LILY OF THE VALLEY.—In mediæval days, the monks and nuns believed that the Convallaria was the Lily of the Valley mentioned in the Canticles (ii., 17), and the flower alluded to by Christ when he bade his disciples “consider the Lilies of the field.” The Martagon Lily, however (Lilium Chalcedonicum), is now generally considered to be the Lily of Palestine; the Lily of the Valley, or Conval Lily, being quite unknown in the Holy Land.——Lilies of the Valley are called Virgin’s Tears; they are the flowers dedicated to Whitsuntide, but in some parts of England still retain their old name of May Lilies.——There exists in Devon a superstition that it is unlucky to plant a bed of Lilies of the Valley, as the person doing so will probably die in the course of the ensuing twelve months.——In France, Germany, and Holland, these Lilies are called May-flowers.——The blossoms possess a perfume highly medicinal against nervous affections. The water distilled from them was formerly in such great repute that it was kept only in vessels of gold and silver: hence Matthiolus calls it aqua aurea. It was esteemed as a preventive against all infectious distempers. Camerarius recommends an oil made of the flowers as a specific against gout and such-like diseases. His prescription is as follows:—“Have filled a glass with flowers, and being well stopped, set it for a moneth’s space in an ante’s hill, and after being drayned cleare, set it by for use.”——There is a legend in Sussex, that in the forest of St. Leonard, where the hermit-saint once dwelt, fierce encounters took place between the holy man and a dragon which infested the neighbourhood; the result being that the dragon was gradually driven back into the inmost recesses of the forest, and at last disappeared. The scenes of their successive combats are revealed afresh every year, when beds of fragrant Lilies of the Valley spring up wherever the earth was sprinkled by the blood of the warrior saint.——The Conval Lily is under Mercury.

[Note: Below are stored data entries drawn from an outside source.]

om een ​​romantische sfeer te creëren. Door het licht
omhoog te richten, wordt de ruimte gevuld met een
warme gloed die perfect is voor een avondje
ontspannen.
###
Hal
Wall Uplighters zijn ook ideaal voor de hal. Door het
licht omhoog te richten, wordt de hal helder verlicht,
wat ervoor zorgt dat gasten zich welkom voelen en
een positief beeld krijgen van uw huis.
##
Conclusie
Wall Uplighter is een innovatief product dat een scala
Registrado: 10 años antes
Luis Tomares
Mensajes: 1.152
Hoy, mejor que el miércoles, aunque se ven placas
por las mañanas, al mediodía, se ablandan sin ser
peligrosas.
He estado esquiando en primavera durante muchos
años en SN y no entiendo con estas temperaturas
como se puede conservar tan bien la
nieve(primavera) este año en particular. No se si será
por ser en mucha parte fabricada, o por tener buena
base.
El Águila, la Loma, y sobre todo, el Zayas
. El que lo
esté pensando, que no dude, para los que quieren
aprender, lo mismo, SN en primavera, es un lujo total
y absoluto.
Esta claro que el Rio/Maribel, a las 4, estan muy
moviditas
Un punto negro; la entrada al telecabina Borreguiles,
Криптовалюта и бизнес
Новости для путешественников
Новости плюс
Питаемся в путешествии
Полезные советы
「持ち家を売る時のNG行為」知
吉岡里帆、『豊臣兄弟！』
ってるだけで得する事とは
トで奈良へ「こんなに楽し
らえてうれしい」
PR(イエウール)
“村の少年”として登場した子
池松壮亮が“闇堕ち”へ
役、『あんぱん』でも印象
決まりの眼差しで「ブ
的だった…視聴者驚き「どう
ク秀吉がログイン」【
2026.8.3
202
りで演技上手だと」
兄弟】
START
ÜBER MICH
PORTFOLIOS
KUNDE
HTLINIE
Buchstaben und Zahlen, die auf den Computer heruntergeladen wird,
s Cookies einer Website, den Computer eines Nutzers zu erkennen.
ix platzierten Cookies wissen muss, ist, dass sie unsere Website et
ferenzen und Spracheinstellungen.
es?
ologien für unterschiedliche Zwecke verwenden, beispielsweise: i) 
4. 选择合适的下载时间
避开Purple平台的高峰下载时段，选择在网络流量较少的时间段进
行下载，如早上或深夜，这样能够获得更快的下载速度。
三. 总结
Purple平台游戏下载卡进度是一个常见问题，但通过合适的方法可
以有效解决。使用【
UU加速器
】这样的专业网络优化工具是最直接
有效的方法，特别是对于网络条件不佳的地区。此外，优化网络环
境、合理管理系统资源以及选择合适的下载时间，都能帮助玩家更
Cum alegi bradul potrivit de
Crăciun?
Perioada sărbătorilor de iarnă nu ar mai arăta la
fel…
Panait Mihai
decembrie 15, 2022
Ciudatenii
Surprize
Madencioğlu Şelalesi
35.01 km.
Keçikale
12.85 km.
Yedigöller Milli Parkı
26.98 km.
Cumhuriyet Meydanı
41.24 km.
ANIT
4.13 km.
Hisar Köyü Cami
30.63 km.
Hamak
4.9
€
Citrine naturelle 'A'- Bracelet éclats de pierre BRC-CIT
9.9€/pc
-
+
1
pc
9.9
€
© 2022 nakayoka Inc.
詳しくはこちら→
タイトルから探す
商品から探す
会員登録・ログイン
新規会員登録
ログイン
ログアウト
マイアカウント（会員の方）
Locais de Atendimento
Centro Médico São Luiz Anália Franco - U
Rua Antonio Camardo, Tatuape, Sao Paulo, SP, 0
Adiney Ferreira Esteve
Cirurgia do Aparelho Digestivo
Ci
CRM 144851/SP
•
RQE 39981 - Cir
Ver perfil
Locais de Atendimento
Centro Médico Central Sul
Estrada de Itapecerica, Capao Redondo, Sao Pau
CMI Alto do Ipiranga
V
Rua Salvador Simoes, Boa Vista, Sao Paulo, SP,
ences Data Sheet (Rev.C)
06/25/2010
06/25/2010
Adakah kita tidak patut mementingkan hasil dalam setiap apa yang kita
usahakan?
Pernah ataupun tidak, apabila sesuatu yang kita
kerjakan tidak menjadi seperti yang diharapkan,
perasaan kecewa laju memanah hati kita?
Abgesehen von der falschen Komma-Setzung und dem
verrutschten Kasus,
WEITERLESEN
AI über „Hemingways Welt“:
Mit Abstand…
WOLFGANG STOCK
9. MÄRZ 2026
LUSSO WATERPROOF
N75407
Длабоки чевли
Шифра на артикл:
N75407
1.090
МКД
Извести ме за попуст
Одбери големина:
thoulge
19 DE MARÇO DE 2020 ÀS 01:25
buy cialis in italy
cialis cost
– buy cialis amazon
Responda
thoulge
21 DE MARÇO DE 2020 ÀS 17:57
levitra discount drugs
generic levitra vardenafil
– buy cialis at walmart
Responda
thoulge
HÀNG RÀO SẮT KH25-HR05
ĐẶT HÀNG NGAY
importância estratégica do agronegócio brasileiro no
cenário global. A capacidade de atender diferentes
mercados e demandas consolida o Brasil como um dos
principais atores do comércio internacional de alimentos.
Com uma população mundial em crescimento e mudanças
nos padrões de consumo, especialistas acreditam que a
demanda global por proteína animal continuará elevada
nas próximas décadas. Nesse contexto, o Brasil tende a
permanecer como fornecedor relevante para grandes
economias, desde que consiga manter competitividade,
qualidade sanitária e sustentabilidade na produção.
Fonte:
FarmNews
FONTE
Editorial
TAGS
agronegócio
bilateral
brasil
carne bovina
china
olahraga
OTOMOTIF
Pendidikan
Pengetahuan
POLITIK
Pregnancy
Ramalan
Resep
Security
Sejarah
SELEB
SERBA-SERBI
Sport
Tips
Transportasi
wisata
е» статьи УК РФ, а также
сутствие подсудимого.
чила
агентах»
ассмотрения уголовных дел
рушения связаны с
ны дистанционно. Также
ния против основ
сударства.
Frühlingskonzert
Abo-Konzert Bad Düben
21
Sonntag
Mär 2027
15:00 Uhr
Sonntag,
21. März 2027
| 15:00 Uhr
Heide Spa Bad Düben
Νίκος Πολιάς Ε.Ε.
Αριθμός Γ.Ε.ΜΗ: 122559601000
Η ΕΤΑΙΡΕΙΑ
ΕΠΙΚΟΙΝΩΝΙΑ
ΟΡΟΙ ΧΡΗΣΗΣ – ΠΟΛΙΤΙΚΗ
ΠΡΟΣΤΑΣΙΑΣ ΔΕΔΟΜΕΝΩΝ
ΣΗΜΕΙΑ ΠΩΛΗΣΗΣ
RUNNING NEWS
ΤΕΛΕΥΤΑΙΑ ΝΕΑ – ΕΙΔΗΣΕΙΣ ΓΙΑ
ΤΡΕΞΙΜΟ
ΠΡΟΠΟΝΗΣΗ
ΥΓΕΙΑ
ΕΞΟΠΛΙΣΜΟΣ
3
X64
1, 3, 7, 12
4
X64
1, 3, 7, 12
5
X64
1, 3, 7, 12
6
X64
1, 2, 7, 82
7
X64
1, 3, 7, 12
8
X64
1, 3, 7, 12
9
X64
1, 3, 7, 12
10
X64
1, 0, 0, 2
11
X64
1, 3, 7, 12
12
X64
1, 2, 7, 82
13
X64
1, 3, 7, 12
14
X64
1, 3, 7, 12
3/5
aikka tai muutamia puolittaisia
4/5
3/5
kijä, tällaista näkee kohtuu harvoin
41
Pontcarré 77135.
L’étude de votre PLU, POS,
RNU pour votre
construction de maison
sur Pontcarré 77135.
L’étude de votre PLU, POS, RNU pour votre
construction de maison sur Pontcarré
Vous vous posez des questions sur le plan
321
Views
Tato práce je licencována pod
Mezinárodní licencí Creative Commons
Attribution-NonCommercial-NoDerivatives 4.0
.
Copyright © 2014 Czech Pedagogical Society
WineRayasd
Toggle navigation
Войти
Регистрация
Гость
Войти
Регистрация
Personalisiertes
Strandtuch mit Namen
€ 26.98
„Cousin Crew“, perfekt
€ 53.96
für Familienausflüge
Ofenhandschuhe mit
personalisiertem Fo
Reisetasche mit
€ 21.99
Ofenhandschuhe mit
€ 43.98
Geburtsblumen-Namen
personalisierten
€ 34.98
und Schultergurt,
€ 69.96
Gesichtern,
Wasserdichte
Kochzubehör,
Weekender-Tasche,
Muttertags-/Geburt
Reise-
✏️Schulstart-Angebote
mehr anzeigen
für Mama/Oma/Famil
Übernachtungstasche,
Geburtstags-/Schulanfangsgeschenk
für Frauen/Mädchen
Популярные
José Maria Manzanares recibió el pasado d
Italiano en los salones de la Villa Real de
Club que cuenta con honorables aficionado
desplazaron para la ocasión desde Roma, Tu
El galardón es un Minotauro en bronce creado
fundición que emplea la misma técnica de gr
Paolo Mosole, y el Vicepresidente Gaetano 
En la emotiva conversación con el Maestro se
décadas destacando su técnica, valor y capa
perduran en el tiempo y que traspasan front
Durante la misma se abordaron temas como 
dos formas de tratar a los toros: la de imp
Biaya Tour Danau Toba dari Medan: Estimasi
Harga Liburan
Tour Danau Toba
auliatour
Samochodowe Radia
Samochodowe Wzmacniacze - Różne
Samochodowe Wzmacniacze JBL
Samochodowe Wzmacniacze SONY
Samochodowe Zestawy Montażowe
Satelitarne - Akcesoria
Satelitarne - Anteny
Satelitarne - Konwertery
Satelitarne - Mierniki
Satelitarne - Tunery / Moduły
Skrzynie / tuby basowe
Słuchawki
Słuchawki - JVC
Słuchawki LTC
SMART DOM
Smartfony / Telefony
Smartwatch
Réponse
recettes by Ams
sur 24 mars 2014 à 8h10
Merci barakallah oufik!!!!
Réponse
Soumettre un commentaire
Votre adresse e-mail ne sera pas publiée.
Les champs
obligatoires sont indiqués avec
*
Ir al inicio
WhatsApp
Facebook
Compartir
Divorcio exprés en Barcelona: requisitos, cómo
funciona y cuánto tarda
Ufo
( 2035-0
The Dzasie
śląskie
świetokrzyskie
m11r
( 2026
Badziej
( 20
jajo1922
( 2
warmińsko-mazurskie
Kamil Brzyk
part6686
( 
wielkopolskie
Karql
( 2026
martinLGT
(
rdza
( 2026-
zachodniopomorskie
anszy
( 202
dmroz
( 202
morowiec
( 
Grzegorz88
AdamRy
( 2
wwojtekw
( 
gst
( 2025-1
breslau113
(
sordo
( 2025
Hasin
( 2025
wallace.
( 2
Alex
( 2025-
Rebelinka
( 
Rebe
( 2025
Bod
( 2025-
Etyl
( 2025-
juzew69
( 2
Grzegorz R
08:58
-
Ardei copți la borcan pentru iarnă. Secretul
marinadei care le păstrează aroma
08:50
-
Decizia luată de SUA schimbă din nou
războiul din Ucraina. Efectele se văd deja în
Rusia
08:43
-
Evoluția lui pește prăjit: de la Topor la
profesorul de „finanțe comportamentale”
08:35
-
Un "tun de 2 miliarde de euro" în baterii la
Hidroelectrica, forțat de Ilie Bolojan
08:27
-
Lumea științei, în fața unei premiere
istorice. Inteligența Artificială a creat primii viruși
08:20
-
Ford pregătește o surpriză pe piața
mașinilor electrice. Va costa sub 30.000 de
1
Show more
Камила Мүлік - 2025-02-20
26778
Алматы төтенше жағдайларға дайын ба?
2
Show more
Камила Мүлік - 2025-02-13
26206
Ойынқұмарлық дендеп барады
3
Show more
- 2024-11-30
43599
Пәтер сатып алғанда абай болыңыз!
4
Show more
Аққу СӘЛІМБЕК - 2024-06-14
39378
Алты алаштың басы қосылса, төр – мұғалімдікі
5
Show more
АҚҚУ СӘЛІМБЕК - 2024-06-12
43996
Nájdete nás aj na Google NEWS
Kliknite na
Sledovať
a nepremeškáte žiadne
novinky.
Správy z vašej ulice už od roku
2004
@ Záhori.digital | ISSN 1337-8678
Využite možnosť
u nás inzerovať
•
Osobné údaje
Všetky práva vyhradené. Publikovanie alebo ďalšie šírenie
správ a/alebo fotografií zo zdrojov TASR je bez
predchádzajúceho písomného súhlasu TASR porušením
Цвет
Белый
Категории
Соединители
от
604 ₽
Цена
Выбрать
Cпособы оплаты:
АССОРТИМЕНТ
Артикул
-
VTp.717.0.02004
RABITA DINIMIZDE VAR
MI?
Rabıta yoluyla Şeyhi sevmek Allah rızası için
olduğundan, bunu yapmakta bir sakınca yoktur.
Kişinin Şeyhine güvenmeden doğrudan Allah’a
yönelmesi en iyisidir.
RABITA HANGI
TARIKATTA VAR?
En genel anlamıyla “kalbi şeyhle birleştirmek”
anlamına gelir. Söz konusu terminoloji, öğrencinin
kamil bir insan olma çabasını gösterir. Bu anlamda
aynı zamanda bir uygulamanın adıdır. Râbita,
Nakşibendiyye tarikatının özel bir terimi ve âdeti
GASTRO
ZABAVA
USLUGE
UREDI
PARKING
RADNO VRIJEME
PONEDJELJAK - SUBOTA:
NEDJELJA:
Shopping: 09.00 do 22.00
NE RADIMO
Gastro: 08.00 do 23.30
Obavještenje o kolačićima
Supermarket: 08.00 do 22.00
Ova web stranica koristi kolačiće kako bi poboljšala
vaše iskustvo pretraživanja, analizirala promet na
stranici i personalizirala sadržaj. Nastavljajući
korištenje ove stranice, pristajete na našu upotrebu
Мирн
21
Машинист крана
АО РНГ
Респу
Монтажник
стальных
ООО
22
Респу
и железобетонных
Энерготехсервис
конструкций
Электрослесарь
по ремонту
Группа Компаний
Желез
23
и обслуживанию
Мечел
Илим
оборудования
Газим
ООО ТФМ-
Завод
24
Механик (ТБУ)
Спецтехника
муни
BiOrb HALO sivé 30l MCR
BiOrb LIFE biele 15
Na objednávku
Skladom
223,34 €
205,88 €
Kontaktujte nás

LIME-TREE.—The origin of the Lime-tree, according to Ovid, is to be traced to the metamorphosis of Baucis, the good-hearted wife of an aged shepherd named Philemon. This old couple lived happily and contentedly in a humble cottage in the plains of Phrygia. Here they one day, with rustic hospitality, entertained unknowingly the gods Jupiter and Mercury, who had been refused admittance to the dwellings of their wealthier neighbours. Appreciating their kindness, Jupiter bade them ascend a neighbouring hill, where they saw their neighbours’ dwellings swept away by a flood, but their own hut transformed into a splendid temple, of which the god appointed them the presiding priests. According to their request, they both died at the same hour, and were changed into trees—Baucis into a Lime, and Philemon into an Oak. Ovid thus describes the transformation:—
“Then, when their hour was come, while they relate
These past adventures at the temple gate,
Old Baucis is by old Philemon seen
Sprouting with sudden leaves of sprightly green:
Old Baucis looked where old Philemon stood,
And saw his lengthened arms a sprouting wood;
New roots their fastened feet begin to bind.
Their bodies stiffen in a rising rind.